> _Selection_:
In my case eliminating keywords “rhgb” and “quiet” from the kernel boot process reveiled to me a missing initfs. The same move may reveil a valuable error message to you as well :slight_smile:

It seems that SELinux is complicating matters. On F37 it was disabled, with an selinux=0 parameter in the kernel boot line. If I try to boot F38 with selinux disabled (the default) and rhgb and quiet removed, I see a very brief message about the nvidia fallback service trying to start, then a black screen. If I deliberately enable SELinux (selinux=1), I get a message about a permission error, and the API filesystem failing to load.

If I haven’t mentioned it before, as a desktop user I hate SELinux and almost always disable it. Many desktop applications don’t play by SELinux’s rules, and spew errors or won’t even run with it installed.

Follow the documentation to disable SELinux: Changing SELinux states and modes :: Fedora Docs

2 Likes

@jode thanks for posting that guide.

I followed it and got F38 to work with the v535 drivers from the rawhide repository.

I had to to a full uninstall of of my current nvidia-driver and cuda packages, and disable their repos in my yum.repos.d directory, and reboot, reinstall from rpmfusion, and then pinned them with the versionlock file.

I’ll keep my eye out for once the F38 cuda repo ships but I should be okay for now.

Bonus that wayland works now, so now compositing is butter smooth.

> _Provided records_:
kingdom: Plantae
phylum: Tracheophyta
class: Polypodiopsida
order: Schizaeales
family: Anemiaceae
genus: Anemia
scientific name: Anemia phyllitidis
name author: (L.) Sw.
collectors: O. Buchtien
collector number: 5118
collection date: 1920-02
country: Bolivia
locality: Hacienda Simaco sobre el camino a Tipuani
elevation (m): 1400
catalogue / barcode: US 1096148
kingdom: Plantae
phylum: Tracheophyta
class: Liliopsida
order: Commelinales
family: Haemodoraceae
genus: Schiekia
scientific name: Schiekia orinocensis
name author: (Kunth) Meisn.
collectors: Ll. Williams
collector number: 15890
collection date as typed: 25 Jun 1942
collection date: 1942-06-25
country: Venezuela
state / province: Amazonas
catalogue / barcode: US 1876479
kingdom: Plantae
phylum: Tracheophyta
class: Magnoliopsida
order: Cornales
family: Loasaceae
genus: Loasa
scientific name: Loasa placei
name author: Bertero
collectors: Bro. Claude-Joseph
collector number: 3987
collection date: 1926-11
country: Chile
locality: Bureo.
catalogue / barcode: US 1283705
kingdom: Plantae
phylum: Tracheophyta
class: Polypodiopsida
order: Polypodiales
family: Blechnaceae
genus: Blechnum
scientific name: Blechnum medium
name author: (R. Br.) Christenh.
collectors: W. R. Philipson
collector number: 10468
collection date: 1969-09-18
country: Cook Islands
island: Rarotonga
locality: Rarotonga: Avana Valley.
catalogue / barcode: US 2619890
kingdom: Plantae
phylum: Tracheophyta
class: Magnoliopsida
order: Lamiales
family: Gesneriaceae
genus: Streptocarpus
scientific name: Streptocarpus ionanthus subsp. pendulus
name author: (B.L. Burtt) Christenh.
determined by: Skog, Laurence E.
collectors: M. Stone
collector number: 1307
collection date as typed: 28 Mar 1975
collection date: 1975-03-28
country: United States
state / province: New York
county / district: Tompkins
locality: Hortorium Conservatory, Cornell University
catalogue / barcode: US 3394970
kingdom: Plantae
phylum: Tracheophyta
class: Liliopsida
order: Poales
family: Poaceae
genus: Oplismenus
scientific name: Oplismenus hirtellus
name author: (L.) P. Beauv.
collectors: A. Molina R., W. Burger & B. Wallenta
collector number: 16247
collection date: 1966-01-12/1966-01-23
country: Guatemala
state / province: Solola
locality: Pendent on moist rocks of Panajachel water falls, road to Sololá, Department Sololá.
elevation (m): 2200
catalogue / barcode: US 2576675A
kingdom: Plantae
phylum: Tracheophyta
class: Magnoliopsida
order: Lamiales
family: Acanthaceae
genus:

> _Task to complete_: Set down the passage of the SELinux thread above word for word, starting with "In my case eliminating" and going on through "with it installed.".

> _Response for this exercise_:
In my case eliminating keywords “rhgb” and “quiet” from the kernel boot process reveiled to me a missing initfs. The same move may reveil a valuable error message to you as well :slight_smile:

It seems that SELinux is complicating matters. On F37 it was disabled, with an selinux=0 parameter in the kernel boot line. If I try to boot F38 with selinux disabled (the default) and rhgb and quiet removed, I see a very brief message about the nvidia fallback service trying to start, then a black screen. If I deliberately enable SELinux (selinux=1), I get a message about a permission error, and the API filesystem failing to load.

If I haven’t mentioned it before, as a desktop user I hate SELinux and almost always disable it. Many desktop applications don’t play by SELinux’s rules, and spew errors or won’t even run with it installed.